Während die Selbstentfremdung der Frau in der Ehe den Autoren nach bedeutet, dass sie die sexuelle Selbstverwirklichung für ein geordnetes Leben und materielles Eigentum aufgeben muss, bedeutet die Prostitution, Sexualität zum tauschbaren Eigentum zu machen. An dieser Stelle ist eine interessante Doppeldeutigkeit des Ausdrucks Lust zu bemerken: Meint sie im ersten Fall die sexuelle Selbstverwirklichung der Frau in emanzipierten Verhältnissen, so ist im zweiten Fall von den patriarchalen Verhältnissen die Rede, in denen Lust ein rationalisierter und ökonomisierter Begriff ist, der hauptsächlich für das sexuelle Begehren des Mannes steht. Der Unterschied zwischen Dirne und Hetäre liegt in dem Bewusstsein darüber, Sexualität (und damit die Weiblichkeit und sich selbst) zum Tauschgut zu machen. Erfolgt dieses bei der Hetäre bewusst, so macht sie „die patriarchale Wertordnung sich zu eigen“36, da sie die Sexualität rationalisiert.
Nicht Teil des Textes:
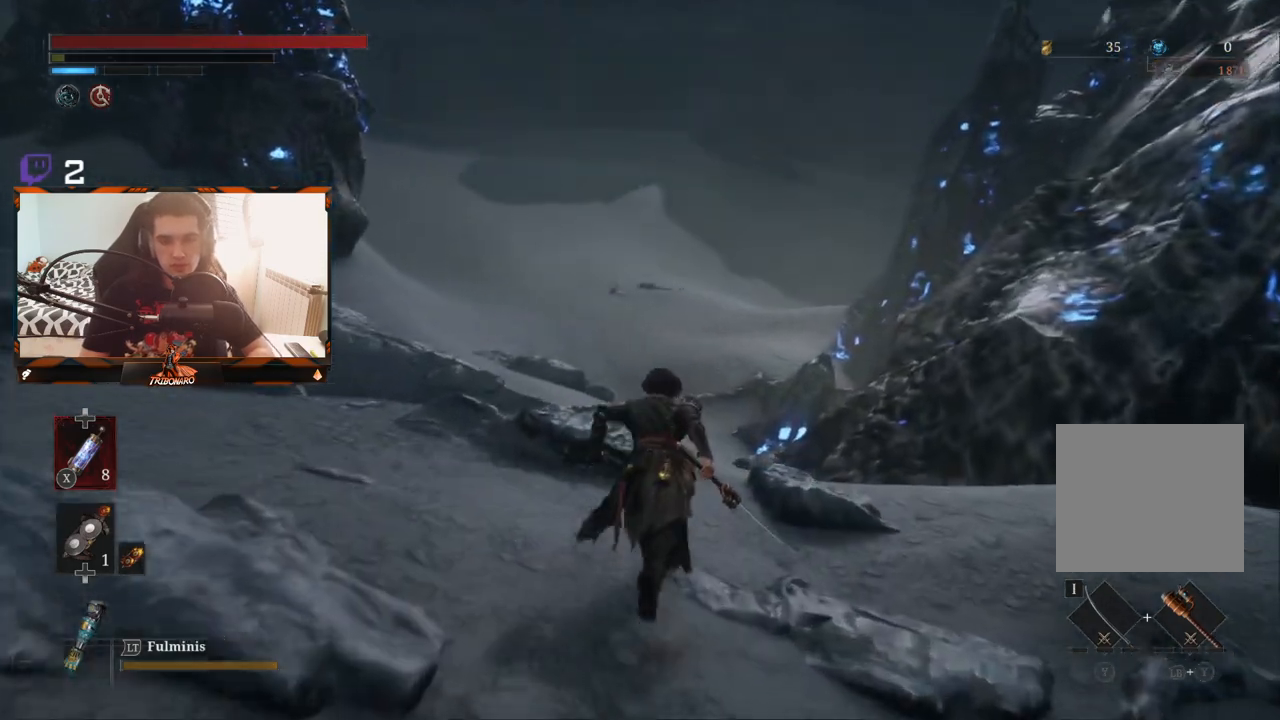
{"buttons": [], "left_stick": "up", "right_stick": "center", "events": [[117, "B", "up"]]}
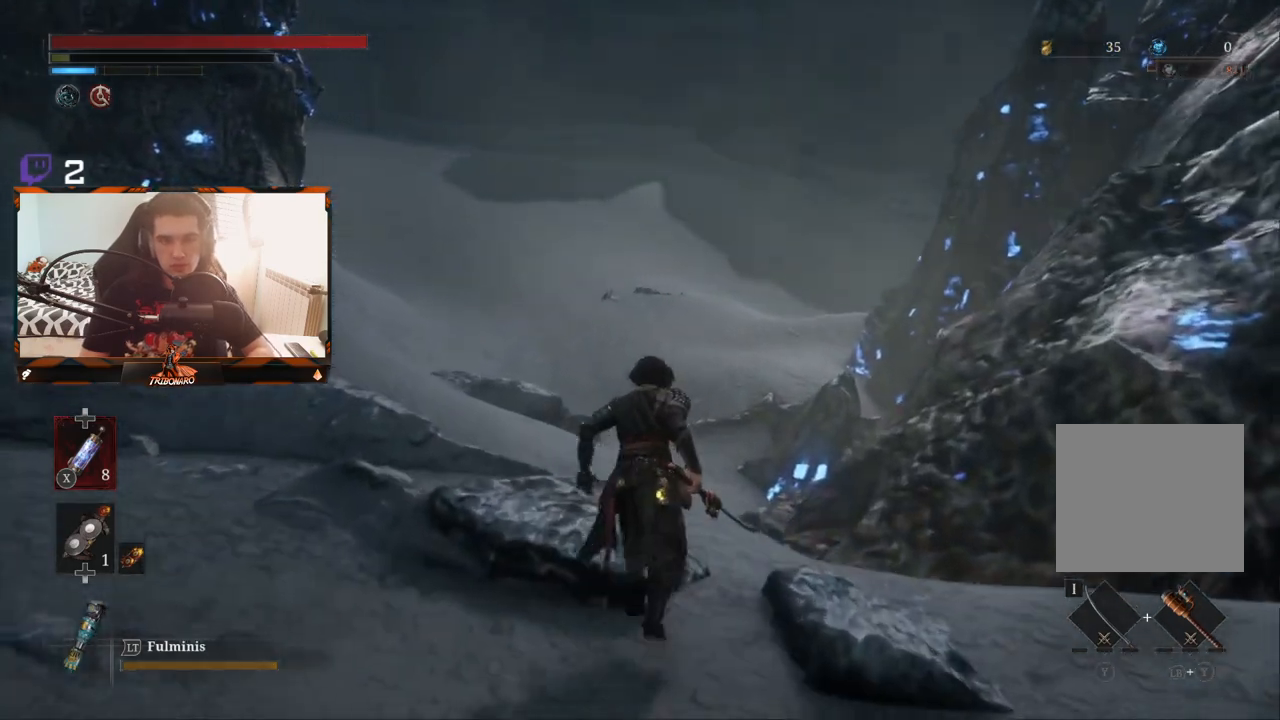
{"buttons": [], "left_stick": "up", "right_stick": "center", "events": []}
3. Die Sirenen als weitere Möglichkeit zur feministischen Interpretation Verwunderlich ist, dass der Text erst bei der Figur Kirke umfassend auf die Kategorie Geschlecht eingeht. Bereits die Interpretation der Sirenen, die zuerst im ersten Kapitel, Der Begriff der Aufklärung37, behandelt werden, wenn die Odyssee thematisiert wird38 und denen ein Abschnitt des ersten Exkurses gewidmet ist39, haben das Potenzial, unter feministischer Motivation untersucht zu werden.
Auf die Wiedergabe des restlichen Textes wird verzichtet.